Mediation is a process whereby a mediator manages the negotiation process between two parties. It is important to understand that in mediation the parties to the mediation make the decisions. In court the Judge listens to both parties and decides. In mediation the parties decide themselves. As your mediator, I will guide the decision-making process and facilitate your interaction. Every case is unique, but as a rule, I will lead you through the following basic mediation process:

1. I will discuss the situation with both of you and learn more about the needs and desires you have. From this we will determine if mediation is the best process to consider for this situation and if so, what is the best approach to take.

2. If we decide to proceed, we will sign an ‘Agreement to Mediate’ document. The ‘Agreement to Mediate’ includes three important aspects of confidentiality: (1) I will not discuss your case with anyone else unless I have the express permission of both of you (2) what occurs in our mediation efforts may not to be used as evidence in a court dispute and (3) if subpoened I will not testify in court.

3. We will then complete one or more joint sessions to find mutual agreement. During the joint session we may decide that I should meet separately with each party in a caucus meeting.

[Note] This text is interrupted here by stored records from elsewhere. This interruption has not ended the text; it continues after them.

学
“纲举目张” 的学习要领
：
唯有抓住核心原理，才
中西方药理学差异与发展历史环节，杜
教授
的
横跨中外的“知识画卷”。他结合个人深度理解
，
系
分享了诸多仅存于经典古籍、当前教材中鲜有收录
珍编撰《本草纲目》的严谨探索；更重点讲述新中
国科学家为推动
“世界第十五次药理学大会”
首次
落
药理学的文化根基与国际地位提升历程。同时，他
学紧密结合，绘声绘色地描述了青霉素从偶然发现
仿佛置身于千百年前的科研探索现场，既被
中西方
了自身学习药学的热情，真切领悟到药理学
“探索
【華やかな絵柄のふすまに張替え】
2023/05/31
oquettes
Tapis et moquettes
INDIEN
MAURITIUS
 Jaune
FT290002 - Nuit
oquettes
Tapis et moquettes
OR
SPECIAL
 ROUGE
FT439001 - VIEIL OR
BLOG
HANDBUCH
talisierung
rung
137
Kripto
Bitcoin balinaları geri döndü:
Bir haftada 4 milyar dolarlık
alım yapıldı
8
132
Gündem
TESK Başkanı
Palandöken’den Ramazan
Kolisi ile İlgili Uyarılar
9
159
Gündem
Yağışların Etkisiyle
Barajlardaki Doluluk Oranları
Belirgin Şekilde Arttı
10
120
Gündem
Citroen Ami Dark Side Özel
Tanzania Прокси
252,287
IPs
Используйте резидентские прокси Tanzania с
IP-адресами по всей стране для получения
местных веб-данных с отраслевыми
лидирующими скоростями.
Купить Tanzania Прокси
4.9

However, we will primarily work together in a truthfull, respectful and effective manner to arrive at an understanding and action plan that is sincerely desired by both parties. A session usually lasts from 90 minutes to 2 hours in length.

4. When both of you are satisfied with the developed agreement, I will document this in a ‘Memorandum of Understanding (MOU) and provide copies for both of you. There are several ways the agreement may be formalized if so desired.

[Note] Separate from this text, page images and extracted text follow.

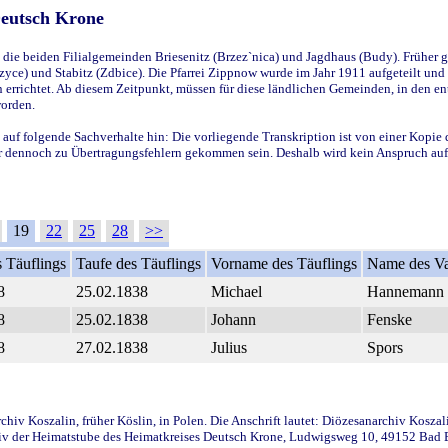
Deutsch Krone
ie beiden Filialgemeinden Briesenitz (Brzez`nica) und Jagdhaus (Budy). Früher g
yce) und Stabitz (Zdbice). Die Pfarrei Zippnow wurde im Jahr 1911 aufgeteilt und e
en errichtet. Ab diesem Zeitpunkt, müssen für diese ländlichen Gemeinden, in den
worden.
 auf folgende Sachverhalte hin: Die vorliegende Transkription ist von einer Kopie 
aber dennoch zu Übertragungsfehlern gekommen sein. Deshalb wird kein Anspruch auf 
19
22
25
28
>>
 Täuflings
Taufe des Täuflings
Vorname des Täuflings
Name des Va
8
25.02.1838
Michael
Hannemann
8
25.02.1838
Johann
Fenske
8
27.02.1838
Julius
Spors
iv Koszalin, früher Köslin, in Polen. Die Anschrift lautet: Diözesanarchiv Koszal
v der Heimatstube des Heimatkreises Deutsch Krone, Ludwigsweg 10, 49152 Bad Ess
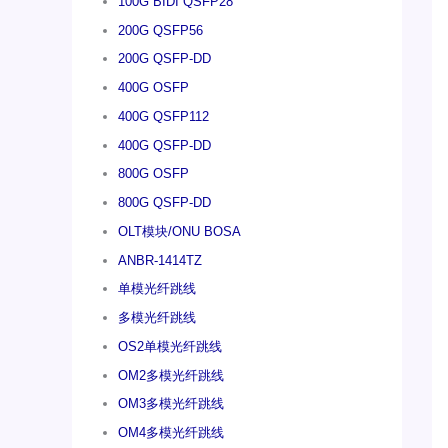
100G BIDI QSFP28
200G QSFP56
200G QSFP-DD
400G OSFP
400G QSFP112
400G QSFP-DD
800G OSFP
800G QSFP-DD
OLT模块/ONU BOSA
ANBR-1414TZ
单模光纤跳线
多模光纤跳线
OS2单模光纤跳线
OM2多模光纤跳线
OM3多模光纤跳线
OM4多模光纤跳线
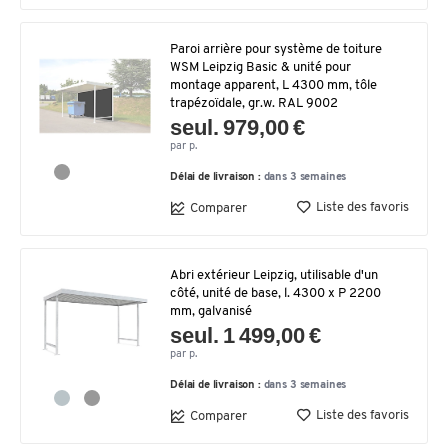
Paroi arrière pour système de toiture
WSM Leipzig Basic & unité pour
montage apparent, L 4300 mm, tôle
trapézoïdale, gr.w. RAL 9002
seul. 979,00 €
par p.
Délai de livraison :
dans 3 semaines
Liste des favoris
Comparer
Abri extérieur Leipzig, utilisable d'un
côté, unité de base, l. 4300 x P 2200
mm, galvanisé
seul. 1 499,00 €
par p.
Délai de livraison :
dans 3 semaines
Liste des favoris
Comparer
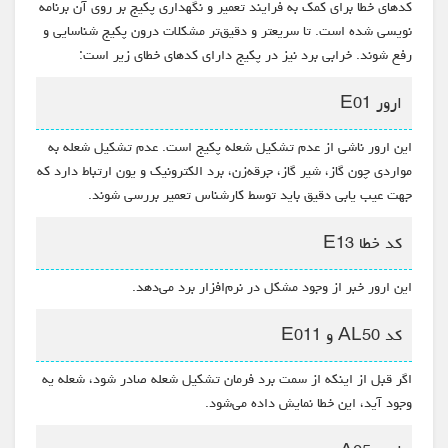
کدهای خطا برای کمک به فرایند تعمیر و نگهداری پکیج بر روی آن برنامه
نویسی شده است. تا سریعتر و دقیق‌تر مشکلات درون پکیج شناسایی و
رفع شوند. خرابی برد نیز در پکیج دارای کدهای خطای زیر است:
ارور E01
این ارور ناشی از عدم تشکیل شعله پکیج است. عدم تشکیل شعله به
مواردی چون گاز، شیر گاز، جرقه‌زن، برد الکترونیک و یون ارتباط دارد که
جهت عیب یابی دقیق باید توسط کارشناس تعمیر بررسی شوند.
کد خطا E13
این ارور خبر از وجود مشکل در نرم‌افزار برد می‌دهد.
کد AL50 و E011
اگر قبل از اینکه از سمت برد فرمان تشکیل شعله صادر شود، شعله یه
وجود آید، این خطا نمایش داده می‌شود.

Family Conferencing is a process whereby appropriate extended family members, family friends and relevant professionals gather to develop a plan for the well being of a family member or members. I will facilitate the Family Conference session which typically takes from 3 to 5 hours to complete. A Family Conference requires on average of 5 to 7 hours of preparation time on my part to invite and prepare participants. The process for a family group conference goes as follows:

1. I explain (a) that the purpose of this conference is to develop an action plan for the care and well-being of the family member(s) of concern (b) that the decision-making process is a consensus process and a plan will only be enacted if all participants agree to it and (c) that I will serve as the facilitator and manage the group interaction such that the climate of the conference is a safe and respectful place to be sincere and truthful.

2. I will then explain the importance of confidentiality with regards to our conference. I will explain that we must all agree to the understanding that what transpires in the conference is not to be discussed with anyone outside of this conference unless the individual has the written permission of all other participants. Of course this includes myself, the facilitator. When everyone confirms their agreement to this rule of confidentiality, we can begin the conference.

3. Participants introduce themselves and share their hopes for the conference.

4. We have group discussion to develop three lists on the flip chart and post them up on the walls: (1) What is going well for family member(s) of concern? (2) What are our concerns for the family member(s) of concern? and (3) What are the ‘Ideas’ we should consider as possible actions to be taken?

5. After constructing these three lists we then have a group discussion to evaluate the ideas and develop a plan of action.

6. When we arrive at a consensus agreement, I will document the agreement in a ‘Memorandum of Understanding’ and distribute a copy to all participants.